Грул единственный, кто при виде меня не вытаращил глаза от великого удивления. Чуть приподнял бровь, задал уточняющий вопрос:
– Это что еще за чучело?!
– Он… – Офицер на миг замялся. – Этот человек называет себя южным демоном. Имя его Леон, если не врет. Был обнаружен в специальном блоке вместе с этим, – указал в сторону Дата. – Надзиратели заявляли, что в камере он сидел один, а откуда взялся этот блестящий, не знают. В камере также обнаружена пентаграмма, с ее помощью якобы и был вызван демон.
– Не знаю, кто этот мошенник и откуда взялся, но то, что он поумнее вас, это понятно. Я не о замке говорю, болваны вы мои, а о том, что этот малый ловко обвел вас всех вокруг пальца. У него, должно быть, есть основания скрывать от нас свою личность, вот и придумал с перепугу сказку. Хотя надо признать, что держится без видимого страха. Эй ты! Демон Леон! Согласен, что мои люди те еще болваны?!
– Целиком и полностью, – мгновенно ответил я. – И дело даже не в забавной истории с запертой дверью, а во многом другом.
– Например?
– Ну… я странно одет, но помимо одежды у меня есть и другие вещи, – продемонстрировал рюкзак. – А ведь среди них может быть бомба, и я могу оказаться тем злодеем, который должен вас лишить жизни.

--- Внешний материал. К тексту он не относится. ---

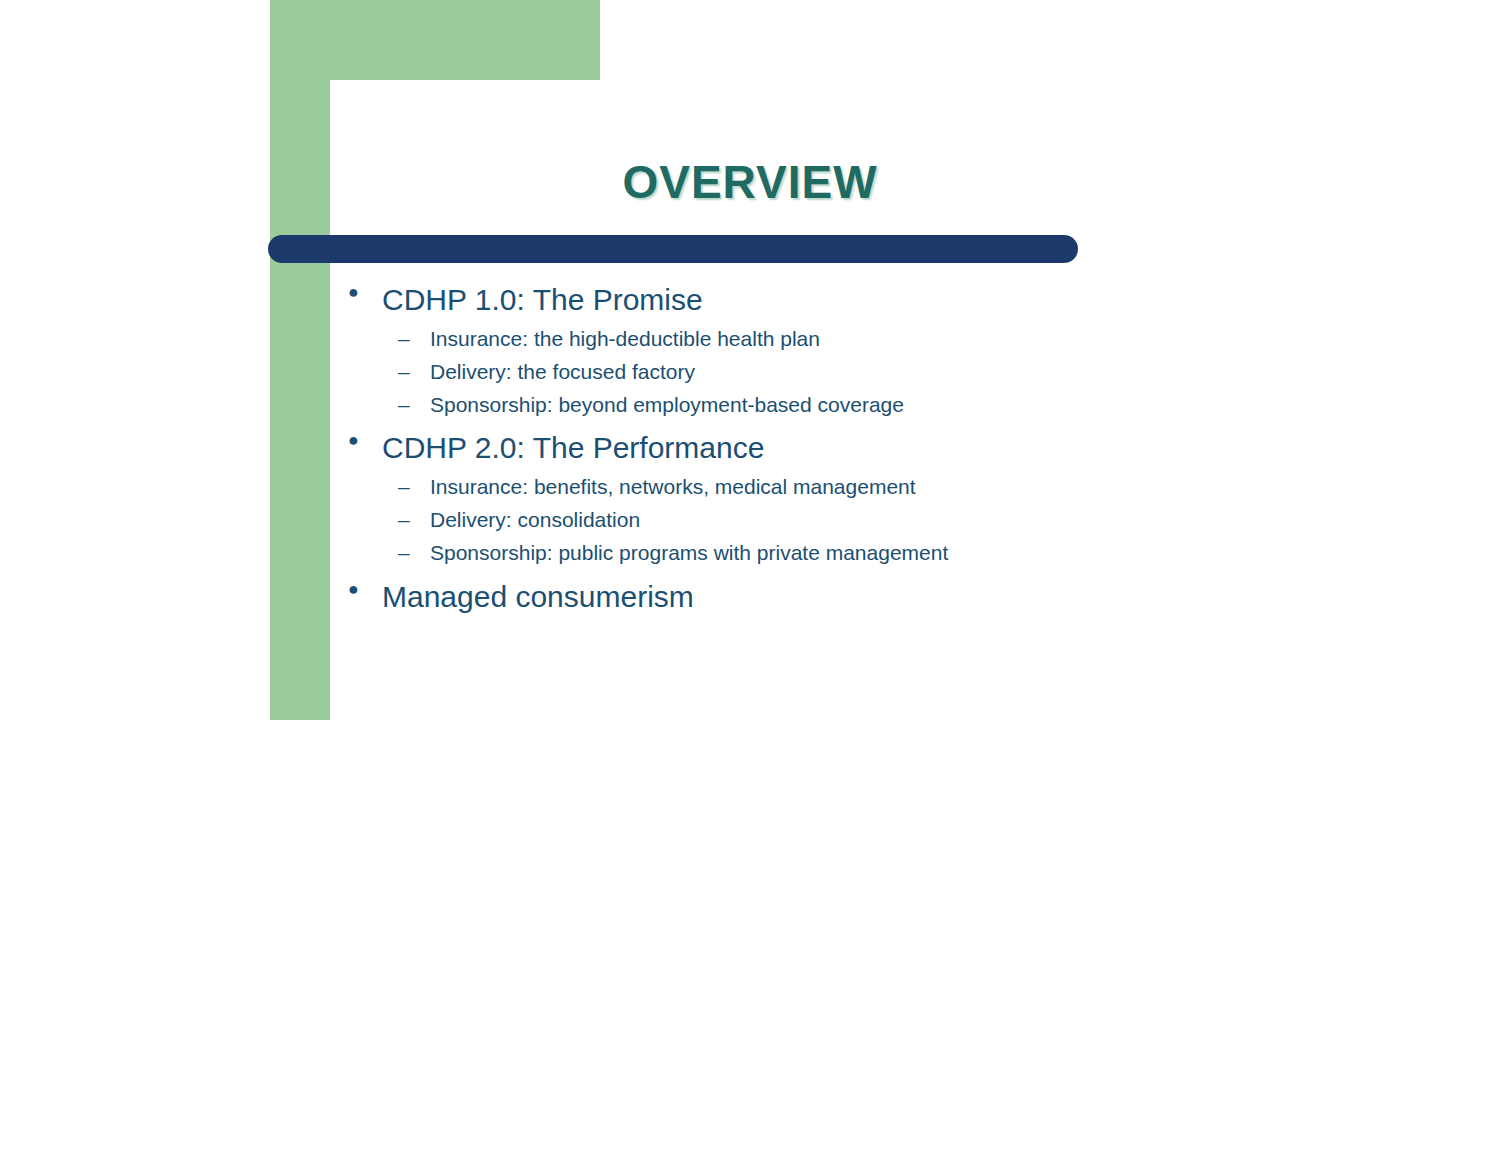OVERVIEW
CDHP 1.0: The Promise
Insurance: the high-deductible health plan
Delivery: the focused factory
Sponsorship: beyond employment-based coverage
CDHP 2.0: The Performance
Insurance: benefits, networks, medical management
Delivery: consolidation
Sponsorship: public programs with private management
Managed consumerism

Мушду отпрыгнул в сторону, будто ошпаренный, молниеносно выхватил револьвер.
– Стоять! – рявкнул ему генерал. – Болван! Приказа расстрелять пока не было! – Обернулся ко мне, растянул губы в неприглядной улыбке, будто сосиску на сосиску положили в хот-доге: – Вот с такими людьми приходится служить, уже устал с ними бороться.
– Вы сами подаете им дурной пример.
– Вот как? И чем же?
– Мне кажется, у вас сейчас достаточно непростой период в жизни, а вы тратите бесценное время на разговоры ни о чем. Ведь чем, по-вашему, вы сейчас занимаетесь?

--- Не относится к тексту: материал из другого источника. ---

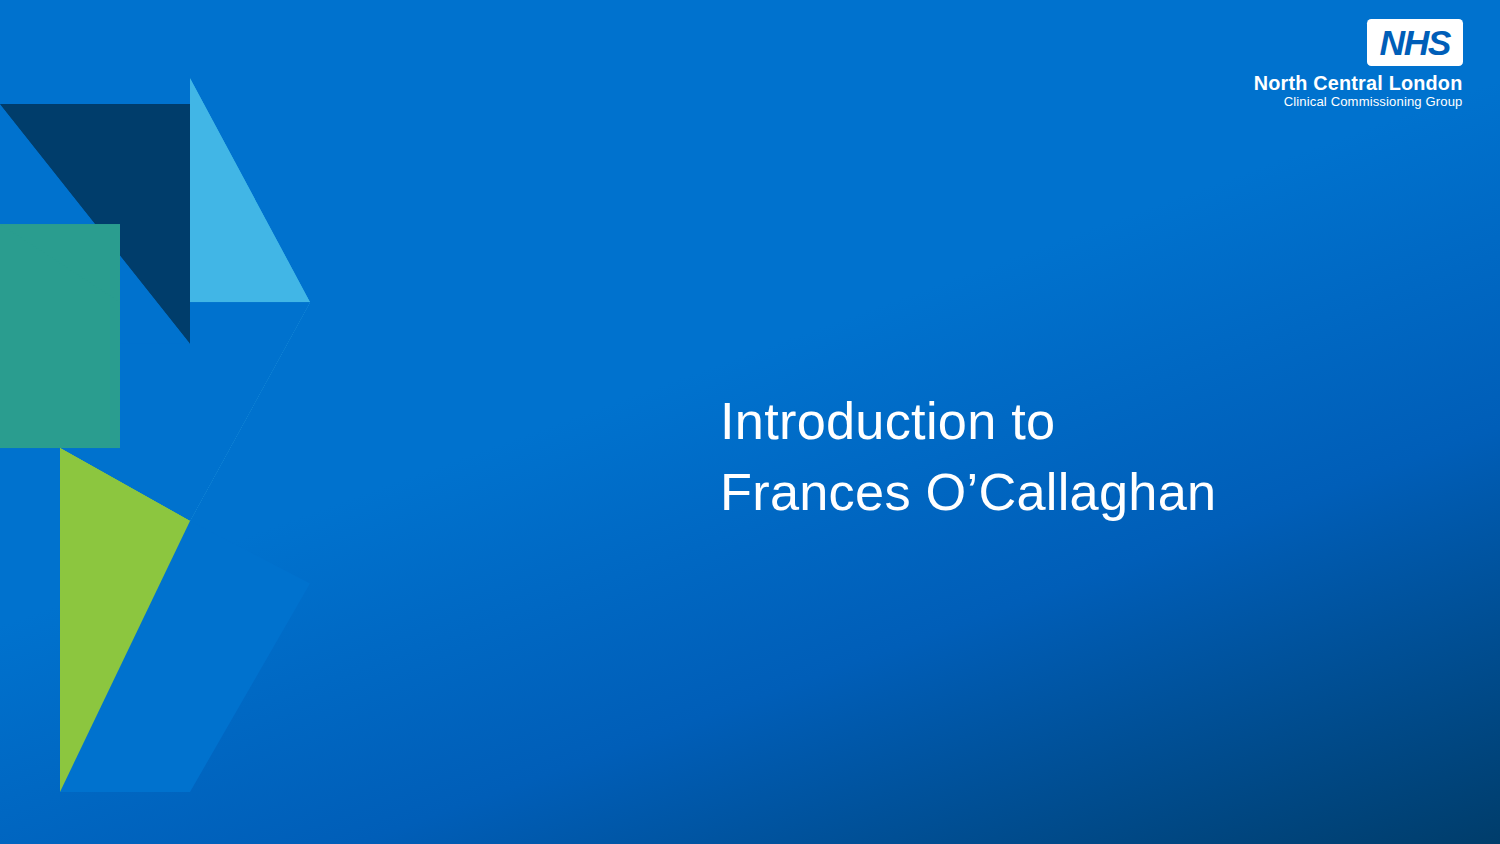NHS
North Central London
Clinical Commissioning Group
Introduction to Frances O’Callaghan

Грул оказался достойным противником:
– Ну так ты занимаешься тем же самым: ведешь разговоры ни о чем в тот момент, когда жизнь твоя, очень может быть, отсчитывает свои последние минуты.
– Не могу с вами не согласиться. И я в куда более смешной ситуации: вот уже час в этом мире, а у меня до сих пор нет контракта. Скоро это перестанет забавлять.
Генерал как-то вдруг потерял ко мне всякий интерес, указав на Дата:
– Вот этот шут вызвал демона?
– Так точно! – ответил Шфарич. – Заключен по личному распоряжению наместника! Сидел без имени, под номером!
– Имя?!
Дат гордо выпрямился:
– Даатлькраас Таальчи Сиссарис из дома Ташшани, мастер душевного порядка, врачеватель заблудших душ, адепт Церкви Последнего Порядка, отрекшийся страж канона, смотритель за сущим, следящий за сущим, рожденный для…
– Молчать! – Лицо Грула аж перекосилось, видимо, он тоже не любил длинные имена. – Ты! Бегом разузнал про этого говоруна все, что можно. – А Леона пока в мою камеру, и никому с ним не говорить до моего распоряжения. Потом разберемся, ведь в одном он точно прав: мы тратим время непонятно на что, а его у нас немного.